July 13, 2011 01:02PM
I wouldn't be concerned about the amount of energy too much since everything would have to be done in vacuum anyway. The major power drain would be the pump. For cooling we could either try sandwiching peltier elements or cryogenics. The latter would be more complicated, especially if we have to do this in a vacuum.
But as far I know the above configuration is a fairly standard sem configuration. So at best we would start here. And we would need a sem for any high integration work anyway.

The first major step here, as with metallicarap would be how we can construct a vacuum chamber. Everything else could be either scavenged (electron tubes, etc...) or built with regular 3 axis cnc.

I wonder what has been done in the field of self-built sems... They are around long enough that someone should have done that outside academia and industry....

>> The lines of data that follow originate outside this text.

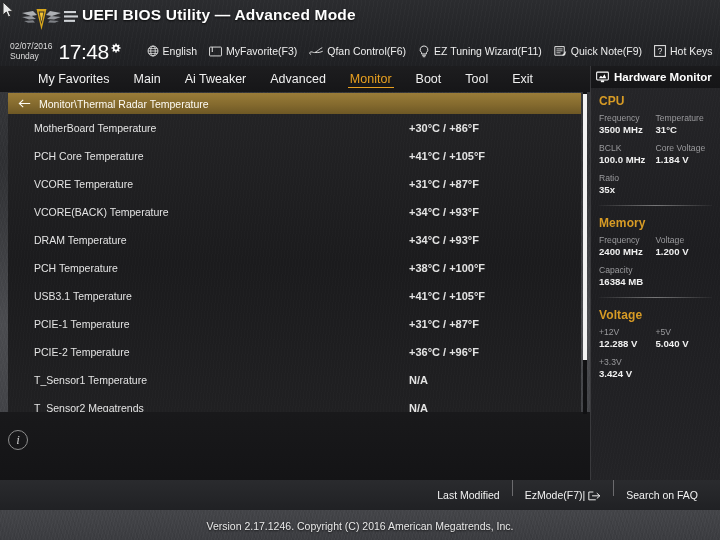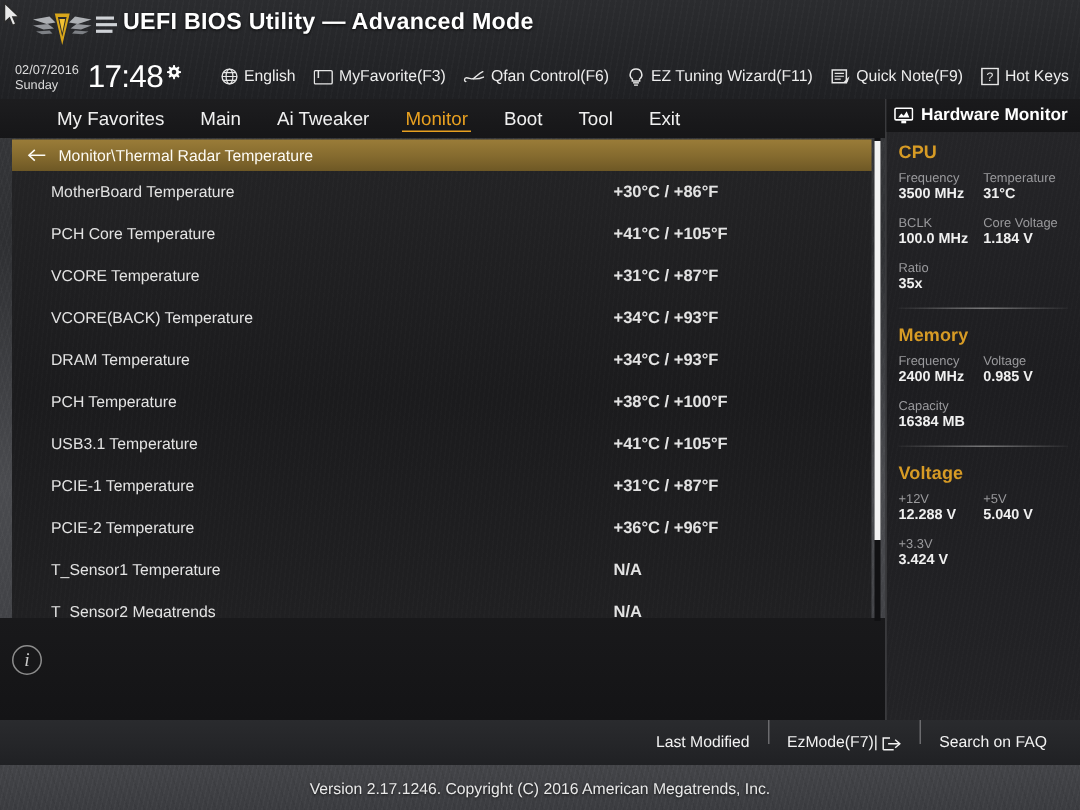--- a/index.html
+++ b/index.html
@@ -316,20 +316,21 @@
         <span>Hot Keys</span>
       </div>
 
     </div>
   </div>
 
   <div id="tabbar">
     <div class="tab">My Favorites</div>
     <div class="tab">Main</div>
     <div class="tab">Ai Tweaker</div>
+    <div class="tab">Advanced</div>
     <div class="tab active">Monitor</div>
     <div class="tab">Boot</div>
     <div class="tab">Tool</div>
     <div class="tab">Exit</div>
   </div>
 
   <div id="lowerpad"></div>
 
   <div id="breadcrumb">
     <svg width="13" height="11" viewBox="0 0 16 12">
@@ -434,21 +435,21 @@
 
     <div class="hw-sec">
       <h4>Memory</h4>
       <div class="hw-grid">
         <div class="hw-cell">
           <div class="hw-k">Frequency</div>
           <div class="hw-v">2400 MHz</div>
         </div>
         <div class="hw-cell">
           <div class="hw-k">Voltage</div>
-          <div class="hw-v">0.985 V</div>
+          <div class="hw-v">1.200 V</div>
         </div>
         <div class="hw-cell full">
           <div class="hw-k">Capacity</div>
           <div class="hw-v">16384 MB</div>
         </div>
       </div>
     </div>
 
     <div class="hw-div"></div>
 

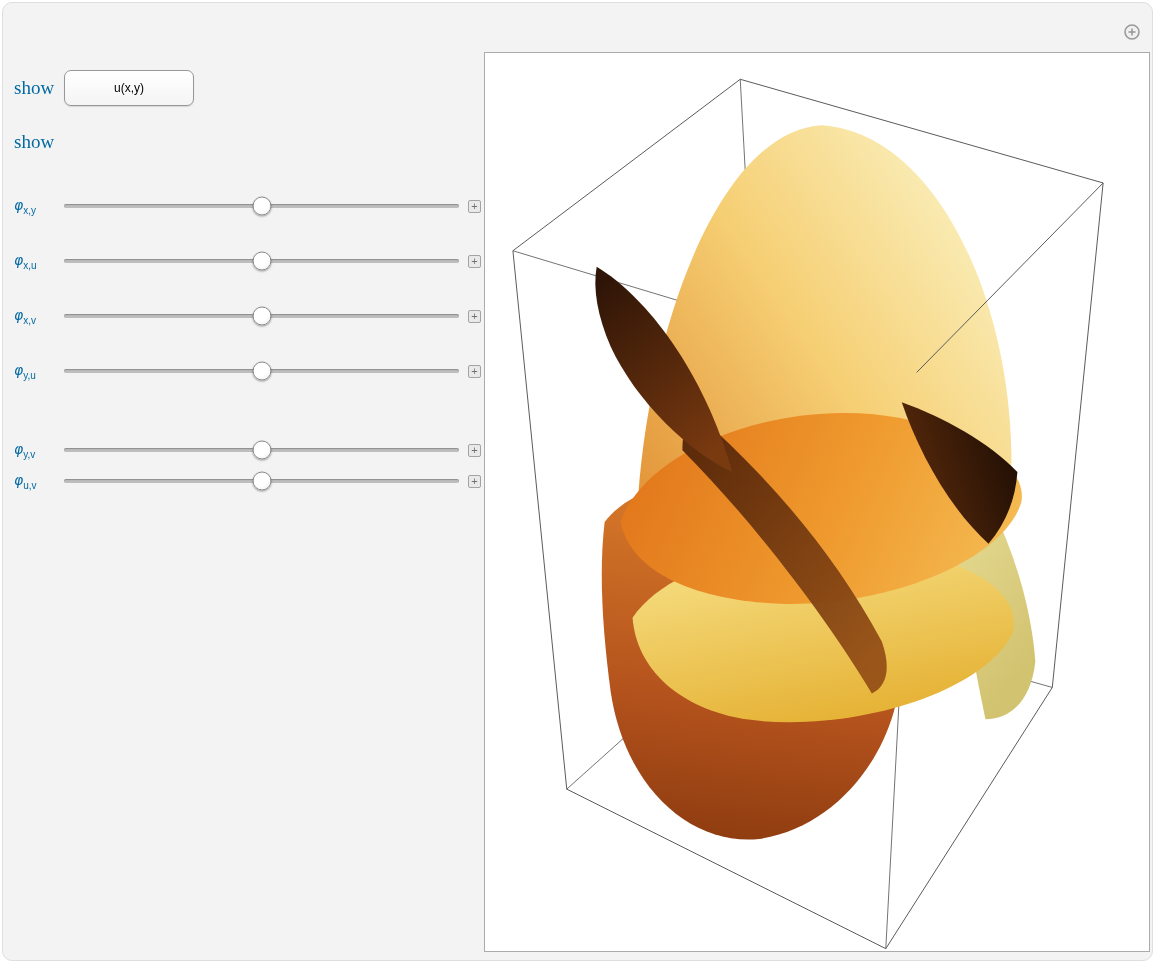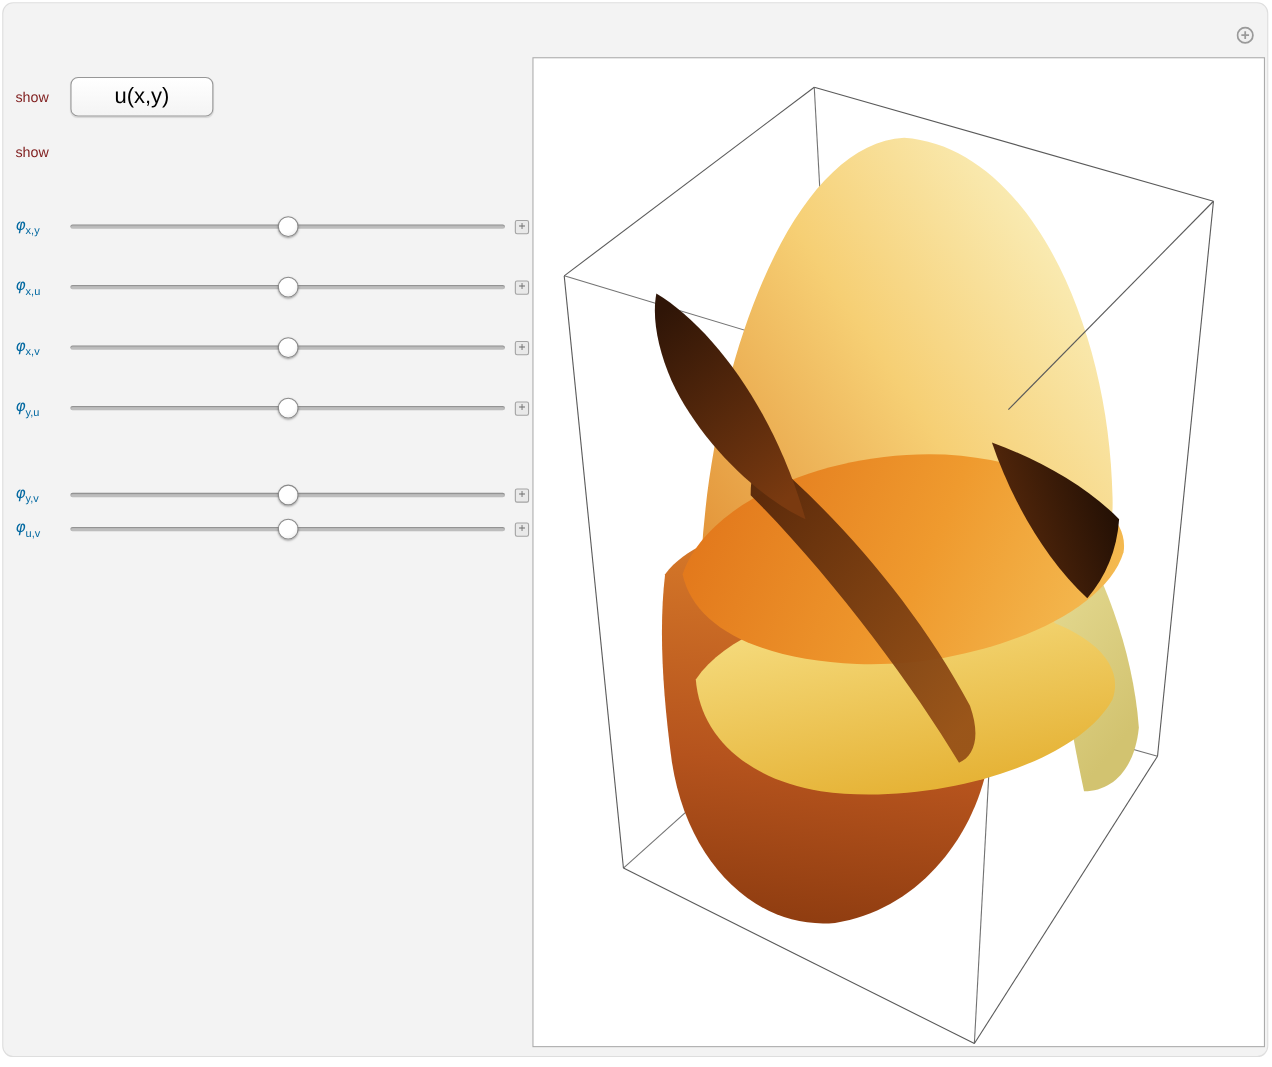--- a/index.html
+++ b/index.html
@@ -15,26 +15,26 @@
     background:#f3f3f3; border:1px solid #dedede; border-radius:10px;
   }
   
   .circle-plus {
     position:absolute; top:24px; right:16px; width:16px; height:16px; cursor:pointer;
   }
   
   .show-row { position:absolute; display:flex; align-items:center; }
   .show-row.r1 { left:14px; top:70px; }
   .show-row.r2 { left:14px; top:131px; }
-  .show-label { width:50px; font-size:13px; color:#7f1d1d; }
+  .show-label { width:50px; font-size:19px; color:#0369a1;font-family:Liberation Serif, serif; }
   .mbtn {
     height:36px; min-width:130px; margin-right:4px; padding:0 18px;
     background:linear-gradient(#ffffff,#f4f4f4);
     border:1px solid #979797; border-radius:7px;
-    font-size:20px; color:#000; text-align:center;
+    font-size:12px; color:#000; text-align:center;
     box-shadow:0 1px 1px rgba(0,0,0,0.12);
     font-family:"Liberation Sans", sans-serif;
     cursor:pointer;
   }
   
   .slider-row { position:absolute; left:14px; height:20px; display:flex; align-items:center; }
   .slider-row .slabel { width:50px; font-size:14px; color:#0369a1; }
   .slabel i { font-family:"DejaVu Sans", sans-serif; font-style:italic; }
   .slabel sub { font-size:10px; }
   .track {

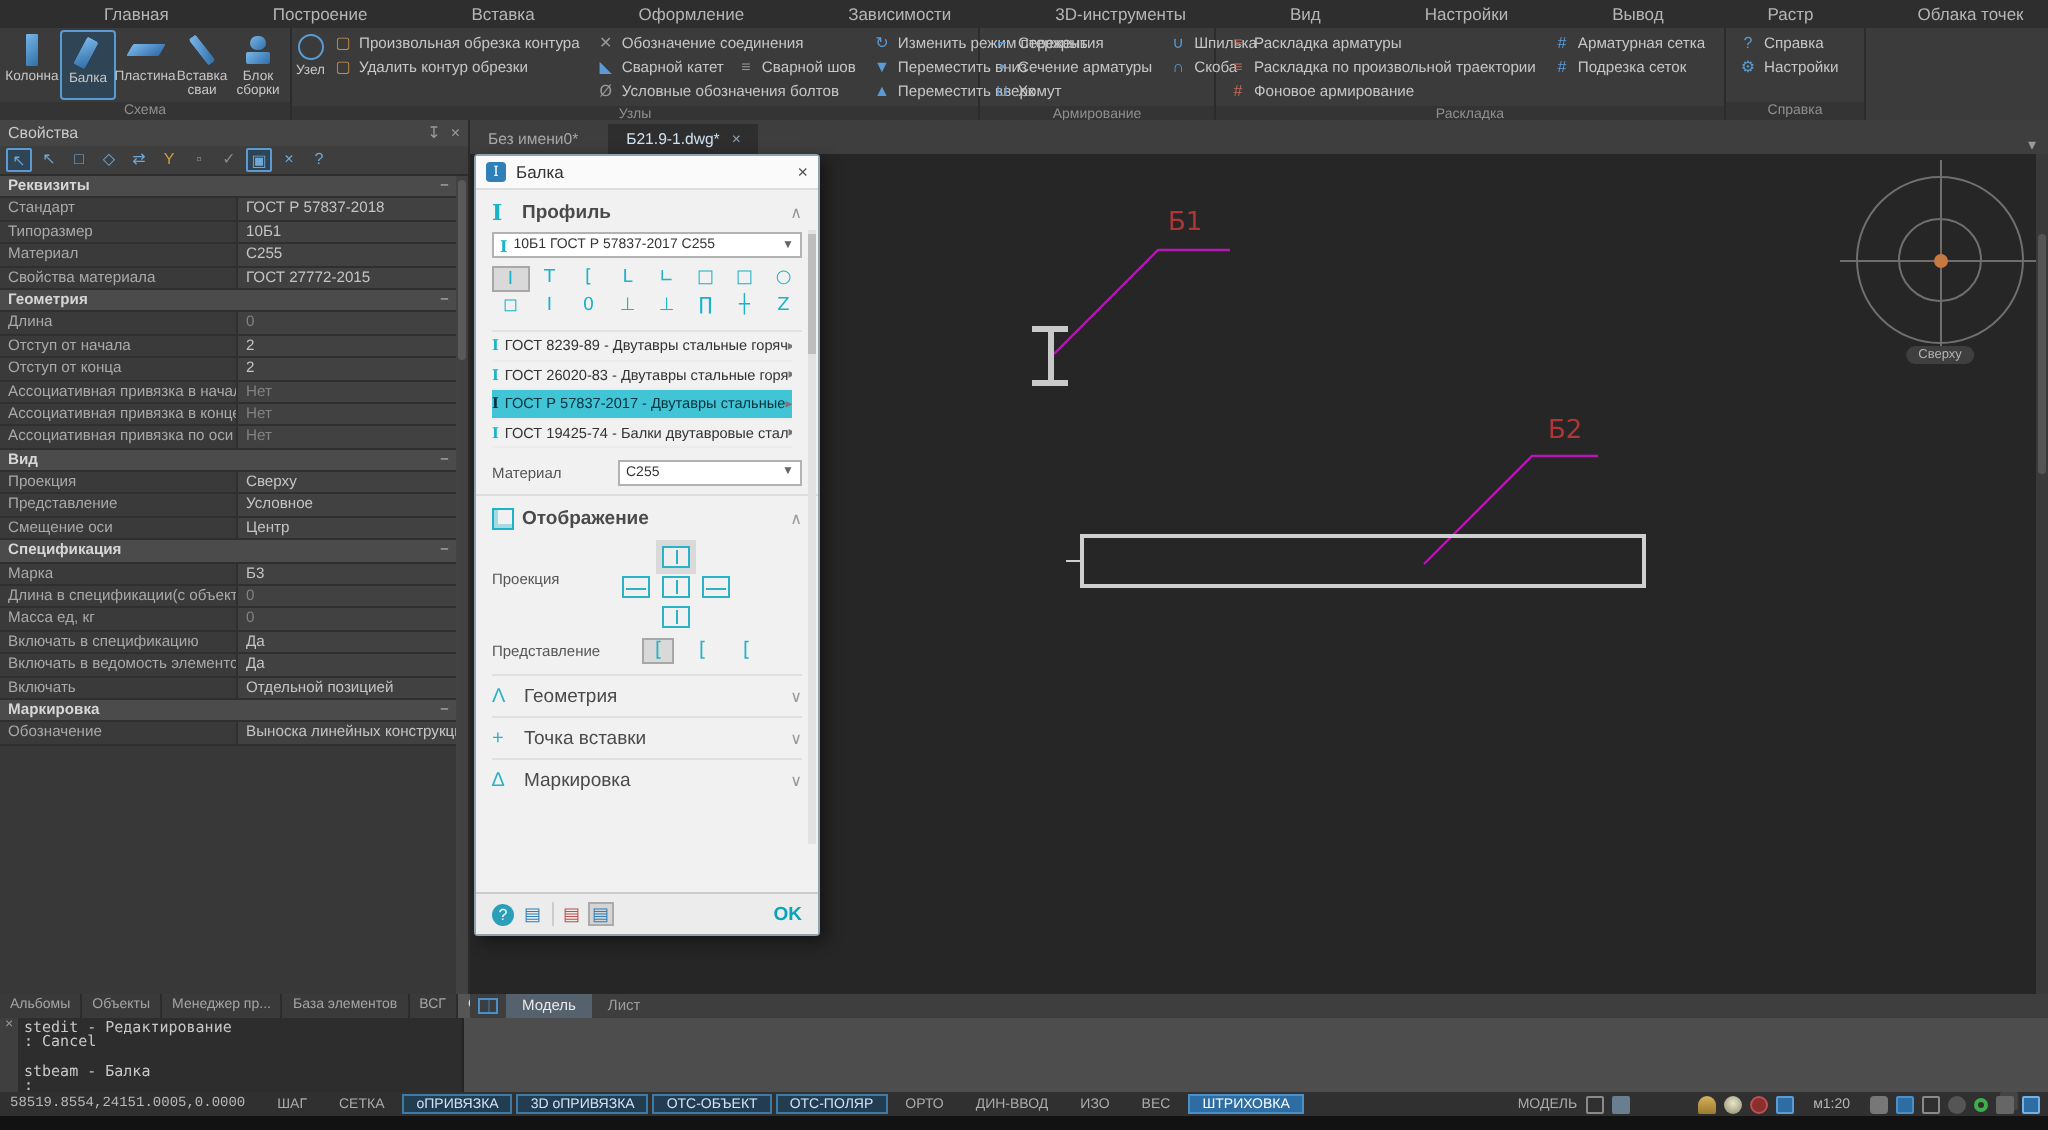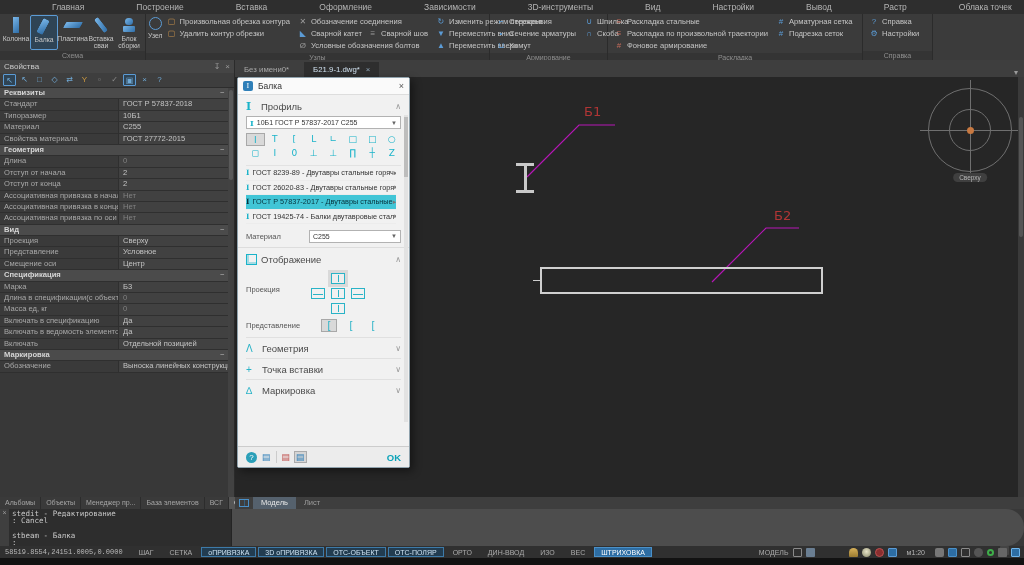--- a/index.html
+++ b/index.html
@@ -92,21 +92,21 @@
 
   
   .dlg { position:absolute; left:237px; top:77px; width:173px; height:391px; background:#f1f1f1; border:1px solid #8fa2ad; box-shadow:3px 3px 8px rgba(0,0,0,.45); color:#444; border-radius:2px; display:flex; flex-direction:column; }
   .dhead { height:17px; display:flex; align-items:center; padding:0 5px; background:#fafafa; border-bottom:1px solid #ddd; }
   .dhead .dico { width:10px; height:10px; background:#2f7fb8; border-radius:2px; margin-right:5px; color:#fff; font-size:7px; line-height:10px; text-align:center; font-family:"DejaVu Serif",serif; }
   .dhead .t { font-size:8.5px; color:#333; flex:1; }
   .dhead .x { color:#555; font-size:9px; }
   .dbody { flex:1; position:relative; padding:2px 8px 0 8px; overflow:hidden; }
   .dsec { display:flex; align-items:center; height:19px; }
   .dsec .si { color:#1ab3c9; font-size:11px; width:15px; font-family:"DejaVu Serif",serif; font-weight:bold; }
-  .dsec .st { font-size:9.5px; color:#4a4a4a; flex:1; }
+  .dsec .st { font-size:9.5px; color:#4a4a4a; flex:1;font-weight:bold; }
   .dsec .ch { color:#999; font-size:8px; }
   .combo { height:13px; border:1px solid #b2b2b2; background:#fff; display:flex; align-items:center; font-size:7px; padding:0 3px; margin-bottom:4px; }
   .combo .ci { color:#1ab3c9; font-family:"DejaVu Serif",serif; font-weight:bold; font-size:8px; margin-right:3px; }
   .combo .cv { flex:1; color:#333; white-space:nowrap; overflow:hidden; }
   .combo .ca { color:#666; font-size:6px; }
   .shapes { display:grid; grid-template-columns:repeat(8,1fr); gap:1px; margin-bottom:5px; }
   .shp { height:13px; text-align:center; font-size:9px; line-height:13px; color:#1ab3c9; font-family:"DejaVu Sans",sans-serif; }
   .shp.sel { background:#d9d9d9; border:1px solid #a8a8a8; }
   .plist { border-top:1px solid #e2e2e2; margin-bottom:4px; position:relative; padding-right:5px; }
   .pli { display:flex; align-items:center; height:14.5px; font-size:7.3px; color:#333; border-bottom:1px solid #ececec; white-space:nowrap; overflow:hidden; }
@@ -139,21 +139,21 @@
   .fic { font-size:9px; color:#2f7fb8; }
   .fic.q { width:11px; height:11px; border-radius:50%; background:#2a9fb8; color:#fff; font-size:8px; text-align:center; line-height:11px; }
   .fic.red { color:#c0504d; }
   .fic.selbox { background:#d5d5d5; outline:1px solid #aaa; padding:0 1px; }
   .fdiv { width:1px; height:12px; background:#ccc; }
   .okbtn { margin-left:auto; color:#0aa3b8; font-size:9.5px; font-weight:bold; }
   .dscroll { position:absolute; right:1px; top:20px; bottom:24px; width:4px; background:#e2e2e2; }
   .dscroll i { position:absolute; top:2px; left:0; width:4px; height:60px; background:#bdbdbd; }
 
   
-  .cmdzone { position:absolute; left:0; top:509px; width:1024px; height:37px; background:#4d4d4d;border-radius:18px; }
+  .cmdzone { position:absolute; left:0; top:509px; width:1024px; height:37px; background:#4d4d4d; }
   .cmdwin { position:absolute; left:0; top:0; width:232px; height:37px; background:#2d2d2d; border-right:1px solid #242424; }
   .cmdbar { position:absolute; left:0; top:0; width:9px; height:37px; background:#3f3f3f; color:#9a9a9a; font-size:7px; text-align:center; }
   .cmdtxt { position:absolute; left:12px; top:1px; font-family:"DejaVu Sans Mono",monospace; font-size:7.5px; line-height:7.2px; color:#c8c8c8; white-space:pre; }
 
   
   .status { position:absolute; left:0; top:546px; width:1024px; height:12px; background:#303030; display:flex; align-items:center; font-size:7px; color:#ababab; }
   .coords { font-family:Liberation Mono, monospace; padding:0 8px 0 5px; color:#b8b8b8; white-space:nowrap; }
   .tgl { padding:0 6px; line-height:10px; height:10px; margin:0 1px; white-space:nowrap; border:1px solid transparent; }
   .tgl.on { border-color:#3d7aa8; background:#223c50; color:#cfe4f4; }
   .tgl.hl { background:#2d6da3; border-color:#4a90c8; color:#fff; }
@@ -341,21 +341,21 @@
         </div>
         <div class="glabel">Армирование</div>
       </div>
 
       <div class="rgroup" style="width:255px;">
         <div class="gcontent">
           <div class="smallcol">
 
           <div class="sbtn">
                 <span class="ig red">≡</span>
-                <span>Раскладка стальные</span>
+                <span>Раскладка арматуры</span>
               </div>
               <div class="sbtn">
                 <span class="ig red">≡</span>
                 <span>Раскладка по произвольной траектории</span>
               </div>
               <div class="sbtn">
                 <span class="ig red">#</span>
                 <span>Фоновое армирование</span>
               </div>
             </div>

As for the process itself, we wouldn't necessarily need something as far-out as carbon nanotubes. The process, Chemical Vapor deposition can easily be used to grow doped and undoped silicon in of any kind. Combine that with the ability to grow metal contacts we would have a complete system.

The problem is, we would most likely need multiple chambers, to accomplish this.

Well here it is, this fella built himself a sem pretty much from scratch:

[benkrasnow.blogspot.com]

Edited 1 time(s). Last edit at 07/13/2011 01:25PM by ElectricMucus.
Re: Microprocessors manufactured locally - is it possible?
July 13, 2011 01:53PM
Is it safe to assume this could be done on a plastic substrate?